##### Why need to pass argument (format=None) in a function?

In [0]:
import pyspark.sql.functions as F

In [0]:
def data_fun(df, column, format=None):
    if format:
        df = df.withColumn(column, F.to_date(F.col(column), format))
    else:
        df = df.withColumn(column, F.to_date(F.col(column)))
    return df

**1) When format=None**

- **format=None => optional**
  - If **None**, Spark will use its **default formats**.
- Use this when your **data** is already in Spark’s **default expected format**:
  - For **dates** → **yyyy-MM-dd**
  - For **timestamps** → **yyyy-MM-dd HH:mm:ss**

In [0]:
data = [("2025-09-24",),
        ("2025-01-01",),
        ("2025-03-14",),
        ("2025-04-11",),
        ("2024-03-25",)]
        
df_dt = spark.createDataFrame(data, ["my_date"])

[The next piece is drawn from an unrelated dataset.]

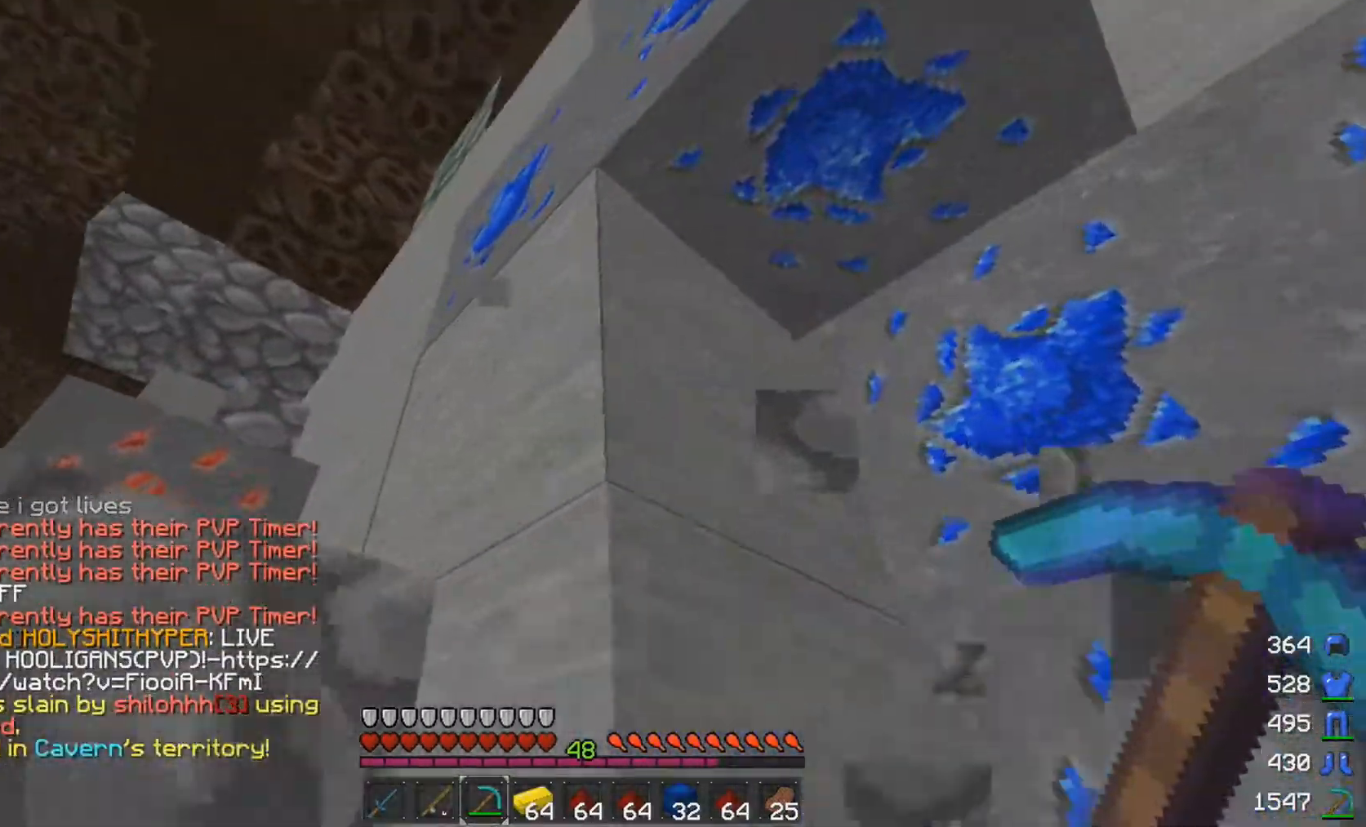
{"keys": ["a"], "mouse": [], "events": [[33, "a", "up"], [33, "w", "up"], [233, "space", "down"], [283, "a", "down"], [283, "mouse_left", "up"], [283, "w", "down"], [383, "w", "up"], [433, "space", "up"]]}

# No format needed (already yyyy-MM-dd)
df_dt_casted = data_fun(df_dt, "my_date", None)
display(df_dt_casted)

my_date
2025-09-24
2025-01-01
2025-03-14
2025-04-11
2024-03-25


- Works fine because Spark knows how to **parse 2025-09-24 without a custom format**.

In [0]:
data = [("2025-09-24 12:30:45",),
        ("2025-01-01 19:47:53",),
        ("2025-09-24 17:30:45",),
        ("2025-04-21 23:55:45",),
        ("2025-05-18 15:35:45",)]

df_ts = spark.createDataFrame(data, ["my_timestamp"])
display(df_ts)

# For timestamps in default "yyyy-MM-dd HH:mm:ss"
df_ts_casted = data_fun(df_ts, "my_timestamp", None)
display(df_ts_casted)

my_timestamp
2025-09-24 12:30:45
2025-01-01 19:47:53
2025-09-24 17:30:45
2025-04-21 23:55:45
2025-05-18 15:35:45


my_timestamp
2025-09-24
2025-01-01
2025-09-24
2025-04-21
2025-05-18


**2) When format="..."**

- Use this when your data is **not** in Spark’s **default format**.

In [0]:
data = [("24-09-2025",),
        ("01-01-2025",),
        ("20-08-2025",),
        ("21-11-2025",),
        ("15-04-2025",)]

df_dt_cust = spark.createDataFrame(data, ["my_date"])

# Needs custom format
df_dt_cust_casted = data_fun(df_dt_cust, "my_date", "dd-MM-yyyy")
display(df_dt_cust_casted)

my_date
2025-09-24
2025-01-01
2025-08-20
2025-11-21
2025-04-15


In [0]:
data = [("2025/09/24 10:15:30",),
        ("2025/01/01 23:59:59",),
        ("2024/11/14 15:25:39",),
        ("2023/05/23 20:49:44",),
        ("2022/07/18 23:59:24",)]

df_ts_cust = spark.createDataFrame(data, ["my_timestamp"])

# Needs custom format
df_ts_cust_casted = data_fun(df_ts_cust, "my_timestamp", "yyyy/MM/dd HH:mm:ss")
display(df_ts_cust_casted)

my_timestamp
2025-09-24
2025-01-01
2024-11-14
2023-05-23
2022-07-18


**Summary:**
- **format=None** → when data is already in **standard** Spark format.
  - yyyy-MM-dd
  - yyyy-MM-dd HH:mm:ss
- **format="..."** → when data uses a **custom format**.
  - dd-MM-yyyy
  - MM/dd/yyyy
  - yyyy/MM/dd HH:mm:ss, etc.

**Case A**
- Using **format=None** with **correct default format**

In [0]:
data = [("2025-09-24",),
        ("2025-01-01",),
        ("2025-03-14",),
        ("2025-04-11",),
        ("2024-03-21",)]

df_dt = spark.createDataFrame(data, ["my_date"])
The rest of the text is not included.